— AVAILABLE RECORDS —
····················
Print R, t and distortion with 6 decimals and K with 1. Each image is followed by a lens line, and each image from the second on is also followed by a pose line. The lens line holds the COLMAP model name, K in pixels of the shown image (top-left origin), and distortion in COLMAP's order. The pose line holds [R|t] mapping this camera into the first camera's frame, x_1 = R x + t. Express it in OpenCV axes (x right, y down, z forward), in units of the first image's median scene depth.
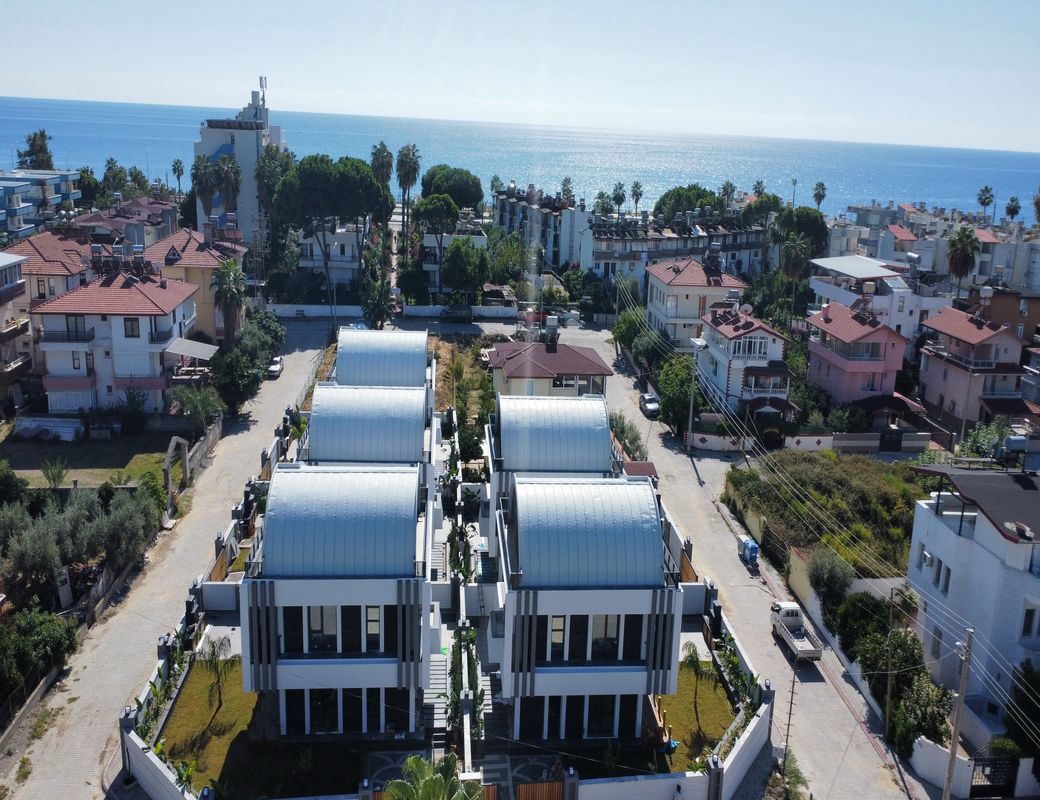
····················
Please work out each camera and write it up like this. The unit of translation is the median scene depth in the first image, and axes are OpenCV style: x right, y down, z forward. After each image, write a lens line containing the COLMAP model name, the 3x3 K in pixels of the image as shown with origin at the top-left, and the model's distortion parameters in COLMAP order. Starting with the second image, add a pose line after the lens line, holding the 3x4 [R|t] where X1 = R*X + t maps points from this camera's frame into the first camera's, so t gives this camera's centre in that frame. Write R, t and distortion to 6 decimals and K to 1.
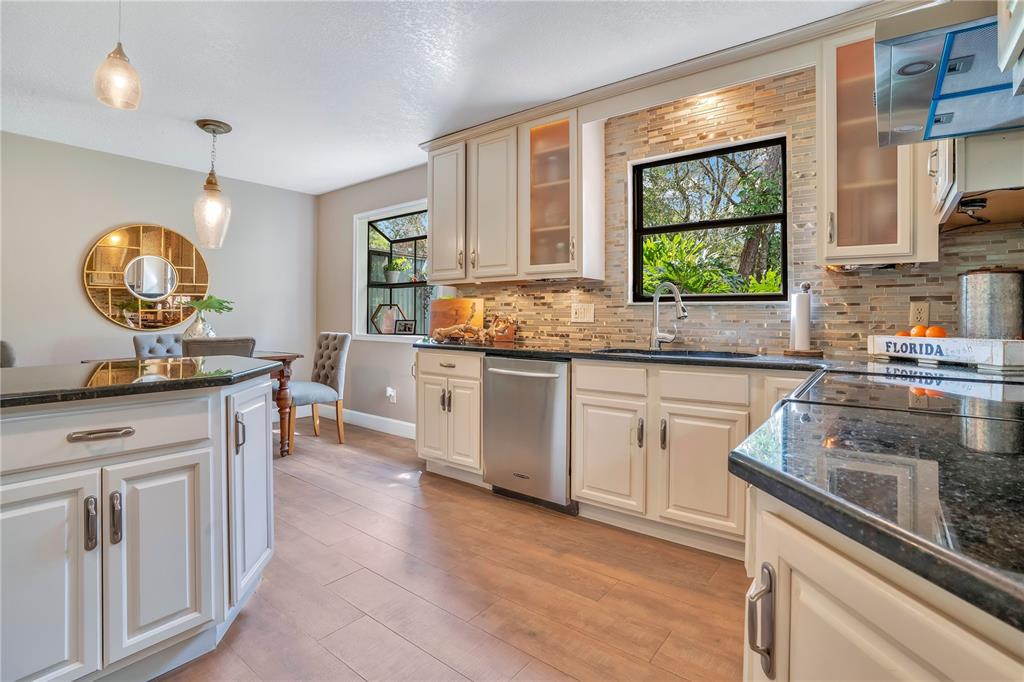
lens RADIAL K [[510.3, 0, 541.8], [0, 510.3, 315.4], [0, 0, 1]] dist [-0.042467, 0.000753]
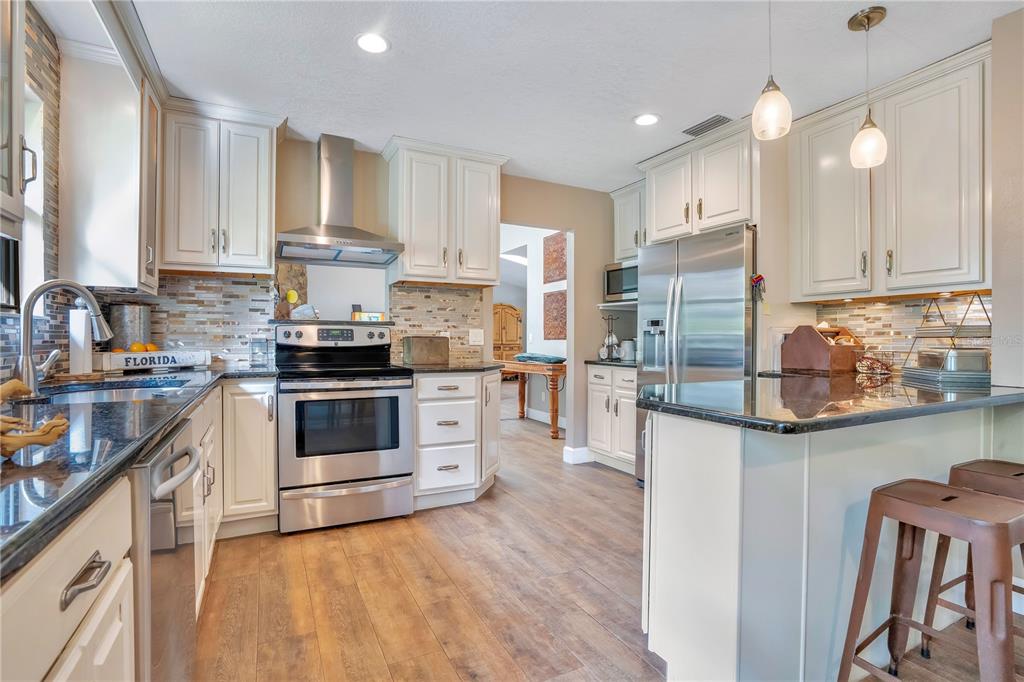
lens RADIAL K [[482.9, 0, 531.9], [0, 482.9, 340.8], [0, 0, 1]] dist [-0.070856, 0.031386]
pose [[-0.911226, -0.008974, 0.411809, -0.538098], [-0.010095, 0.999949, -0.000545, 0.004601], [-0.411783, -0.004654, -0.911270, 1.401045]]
····················
— EXERCISE —
Could you reproduce the part of the listing that opens with the line containing "Please work out" and closes with the line containing "-0.004654, -0.911270, 1.401045]]", swapping "median" for "average" and changing nothing else? Leave the pictures out.

— ANSWER FOR THIS EXERCISE —
Please work out each camera and write it up like this. The unit of translation is the average scene depth in the first image, and axes are OpenCV style: x right, y down, z forward. After each image, write a lens line containing the COLMAP model name, the 3x3 K in pixels of the image as shown with origin at the top-left, and the model's distortion parameters in COLMAP order. Starting with the second image, add a pose line after the lens line, holding the 3x4 [R|t] where X1 = R*X + t maps points from this camera's frame into the first camera's, so t gives this camera's centre in that frame. Write R, t and distortion to 6 decimals and K to 1.
lens RADIAL K [[510.3, 0, 541.8], [0, 510.3, 315.4], [0, 0, 1]] dist [-0.042467, 0.000753]
lens RADIAL K [[482.9, 0, 531.9], [0, 482.9, 340.8], [0, 0, 1]] dist [-0.070856, 0.031386]
pose [[-0.911226, -0.008974, 0.411809, -0.538098], [-0.010095, 0.999949, -0.000545, 0.004601], [-0.411783, -0.004654, -0.911270, 1.401045]]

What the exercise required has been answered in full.